Taking care of paintbrushes, rollers, and pads will save you time, energy, and money. Don't throw your tools in a bucket or sink and expect them to clean themselves; they'll be ruined, and you'll end up throwing them away and buying new ones. Luckily, it's no pain to maintain. Clean your paintbrushes every two hours while working with water-based paint and at the end of your project. Read below for tips on maintaining the quality of your paintbrushes. You can use these same steps to clean paint rollers and pads as well. You’ll love our secret paint cleaning solution with fabric softener!
Rid your brush or pad of any excess paint by scraping it with the edge of a 5-in-1 tool or the teeth of a brush-cleaning tool. For extra small brushes, you can also use a fine-tooth hair comb. Scrape the side of the tool on the bucket or paint tray in-between passes to remove the collected paint.
It doesn’t take much to make your own paint remover solution. Mix up several gallons of this magic potion in a 5-gallon bucket: For every gallon of warm water, add 1/2 cup of fabric softener. The fabric softener is a surfactant—it actually makes the water wetter, so it can more easily dissolve paint. This DIY version will save you the money and trouble of heading to the store.
Contrary to popular belief, don’t clean the brush with dish soap; it will gum up the ferrule and bristles. And there's no need to rinse the tool in fresh water. The more often you clean it with the softener solution, the better it gets. Fabric softener coats the handle, ferrule, and bristles, allowing paint to flow effortlessly off the tool.
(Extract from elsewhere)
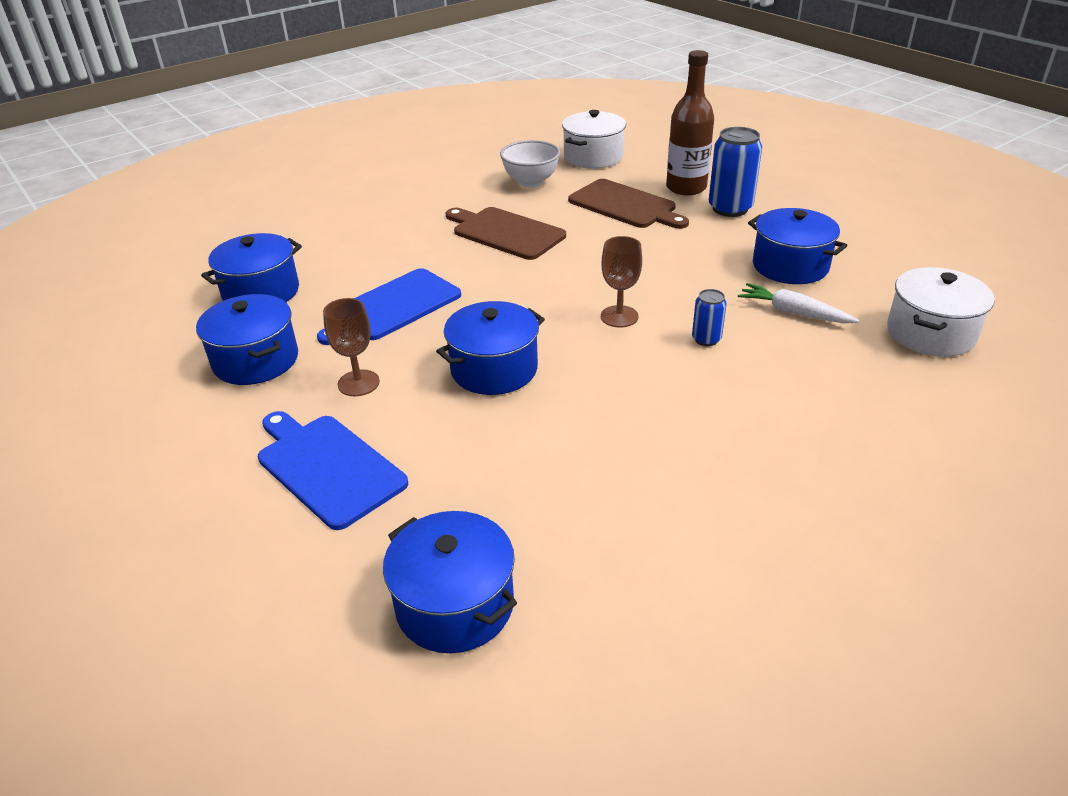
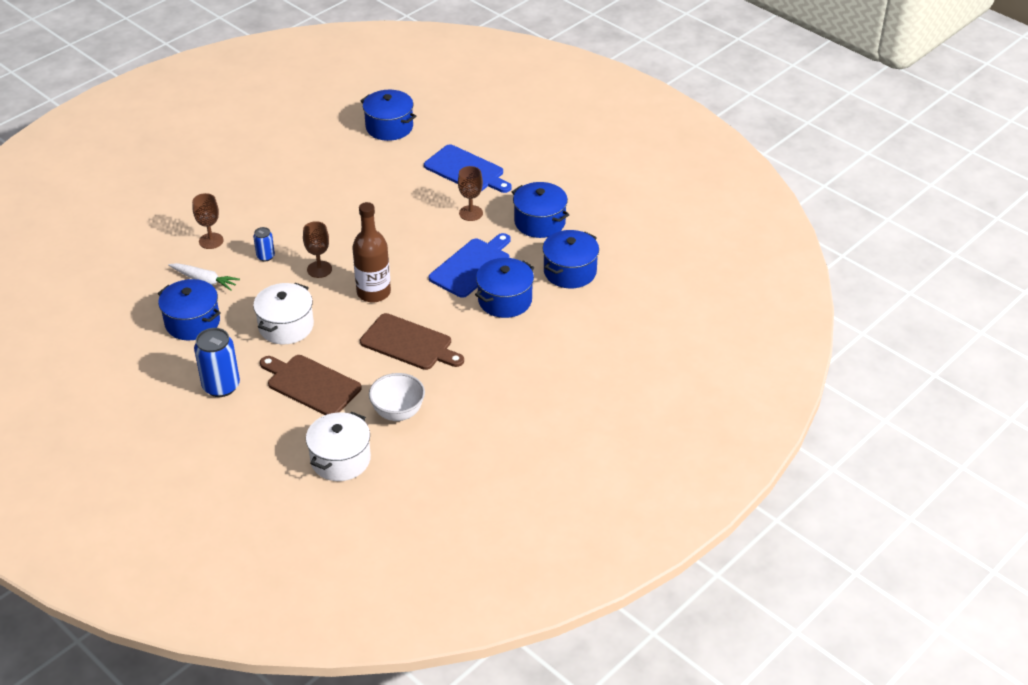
camera: 170 degrees right, 5 degrees up
(494, 369) = (394, 227): blue pot -> blue pot (505, 300)
(686, 188) = (254, 414): brown bottle -> brown bottle (373, 292)
(806, 369) = (211, 241): none -> brown goblet
(930, 333) = (124, 271): white pot -> white pot (286, 326)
You’ll see the life of your paintbrushes expand greatly with this trick!
Dip your brush into the mixture, swish briskly through the water, and count to 10. The paint will release from the bristles and settle to the bottom of the bucket. If your solution reaches the top of your bucket, be careful not to mix too forcefully and cause spills.
Rollers take a little more time—about 30 seconds—and they might require to be dipped multiple times. They also may require more time to dry after cleaning.
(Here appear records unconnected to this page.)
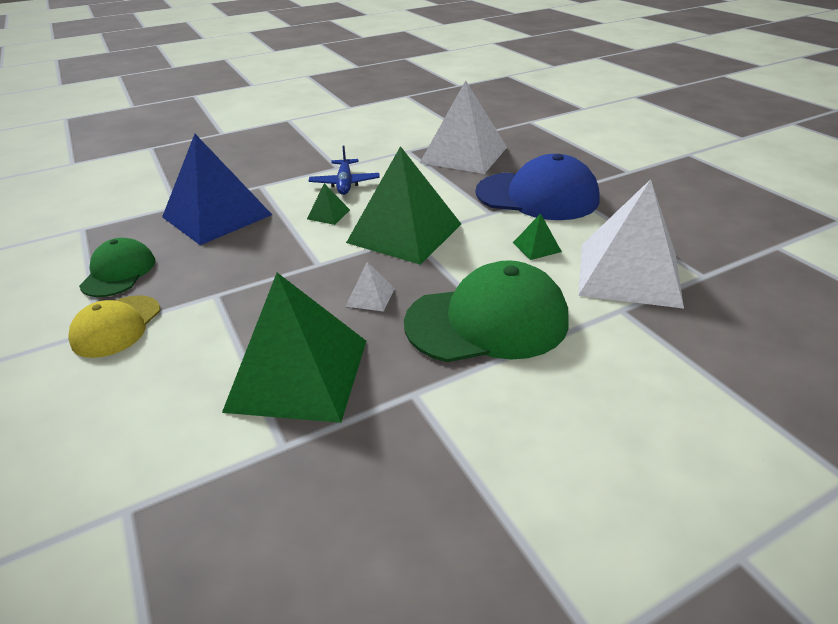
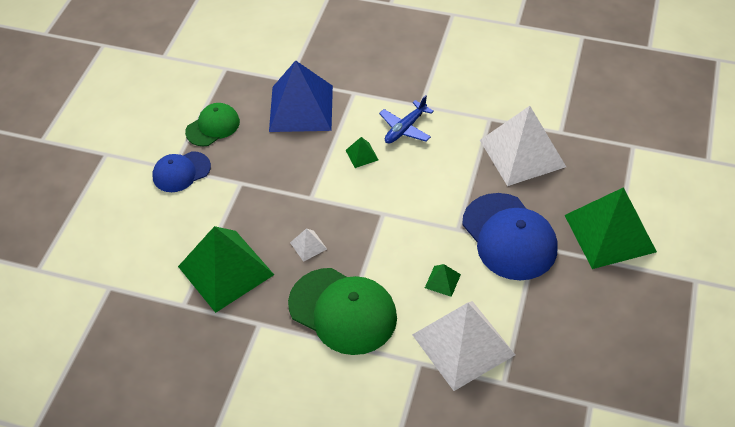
camera: 45 degrees right, 15 degrees up
(116, 326) = (181, 172): yellow cap -> blue cap
(404, 233) = (384, 207): green pyramid -> green pyramid (609, 233)

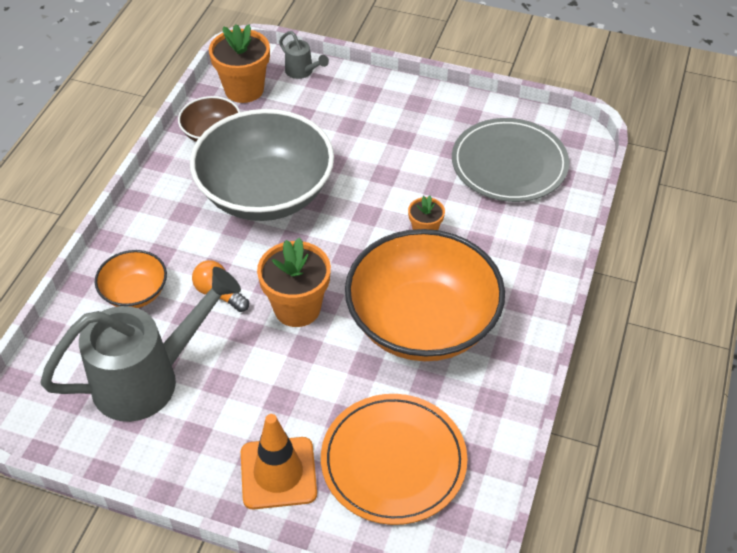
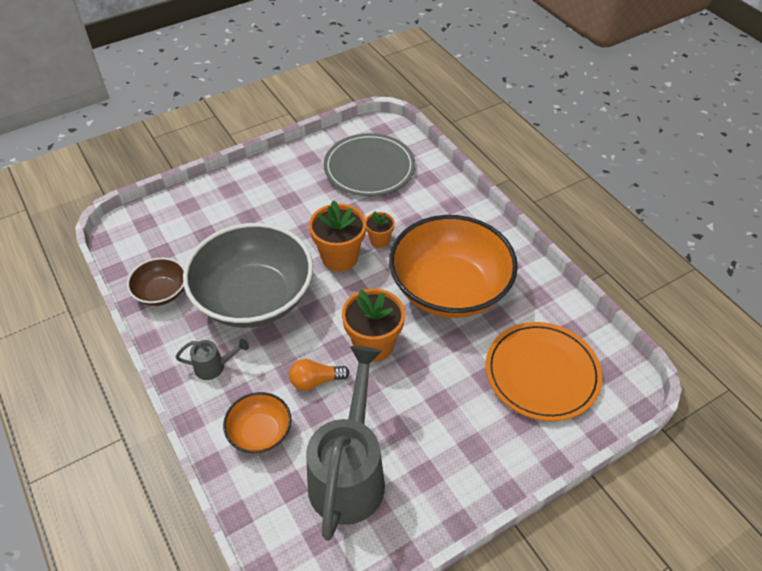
camera: 50 degrees left, 0 degrees up
(244, 89) = (143, 248): orange flower pot -> orange flower pot (339, 257)
(278, 473) = (500, 442): orange traffic cone -> none
(302, 72) = (167, 208): grey watering can -> grey watering can (214, 367)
To dry your paintbrush quickly, use a paintbrush spinner to fling water from the brush. We recommend doing this over a spare bucket that you don’t mind getting dirty. You can also spin the brush in a wet waste bucket. To make one, start with an empty 5-gallon plastic bucket with lid. Cut an 8-inch hole in the center of the lid. Place a plastic trash bag in the bucket and snap on the lid. The lid keeps the splatter inside the bucket; toss the bag when finished. Rub the tool dry with a small towel. Spinning the brush does not work with a roller, so let those air dry while sitting on an open surface.
The fabric softener trick unfortunately only works for water-based paint. Oil-based paint like stains or varnishes should be treated differently. The paint can should recommend what kind of solvent is best for the product; it will likely be a paint thinner or mineral spirits. Clean the brush as noted above, but while swapping the fabric softener solution for the oil-based solvent. Let dry and run the brush comb through the bristles one last time to make sure no paint chips remain.